Start of Materials provided
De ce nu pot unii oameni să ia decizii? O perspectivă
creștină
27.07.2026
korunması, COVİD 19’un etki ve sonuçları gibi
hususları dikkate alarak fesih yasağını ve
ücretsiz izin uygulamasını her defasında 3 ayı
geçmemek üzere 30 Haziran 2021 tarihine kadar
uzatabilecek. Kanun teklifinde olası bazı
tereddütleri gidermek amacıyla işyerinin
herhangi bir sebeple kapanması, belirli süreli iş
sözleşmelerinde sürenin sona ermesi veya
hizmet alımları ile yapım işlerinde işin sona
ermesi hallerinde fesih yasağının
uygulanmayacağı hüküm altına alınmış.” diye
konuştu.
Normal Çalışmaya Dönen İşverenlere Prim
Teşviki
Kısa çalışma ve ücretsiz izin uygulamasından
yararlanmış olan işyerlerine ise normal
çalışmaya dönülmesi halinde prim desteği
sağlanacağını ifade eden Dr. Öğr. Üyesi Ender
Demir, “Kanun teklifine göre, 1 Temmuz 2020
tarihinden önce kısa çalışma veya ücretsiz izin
End of Materials provided
* _Your instructions_:
Can you update the rows above so that each "ücretsiz izin" becomes "ücretli izin", with nothing else altered?

* _Problem solution_:
De ce nu pot unii oameni să ia decizii? O perspectivă
creștină
27.07.2026
korunması, COVİD 19’un etki ve sonuçları gibi
hususları dikkate alarak fesih yasağını ve
ücretli izin uygulamasını her defasında 3 ayı
geçmemek üzere 30 Haziran 2021 tarihine kadar
uzatabilecek. Kanun teklifinde olası bazı
tereddütleri gidermek amacıyla işyerinin
herhangi bir sebeple kapanması, belirli süreli iş
sözleşmelerinde sürenin sona ermesi veya
hizmet alımları ile yapım işlerinde işin sona
ermesi hallerinde fesih yasağının
uygulanmayacağı hüküm altına alınmış.” diye
konuştu.
Normal Çalışmaya Dönen İşverenlere Prim
Teşviki
Kısa çalışma ve ücretli izin uygulamasından
yararlanmış olan işyerlerine ise normal
çalışmaya dönülmesi halinde prim desteği
sağlanacağını ifade eden Dr. Öğr. Üyesi Ender
Demir, “Kanun teklifine göre, 1 Temmuz 2020
tarihinden önce kısa çalışma veya ücretli izin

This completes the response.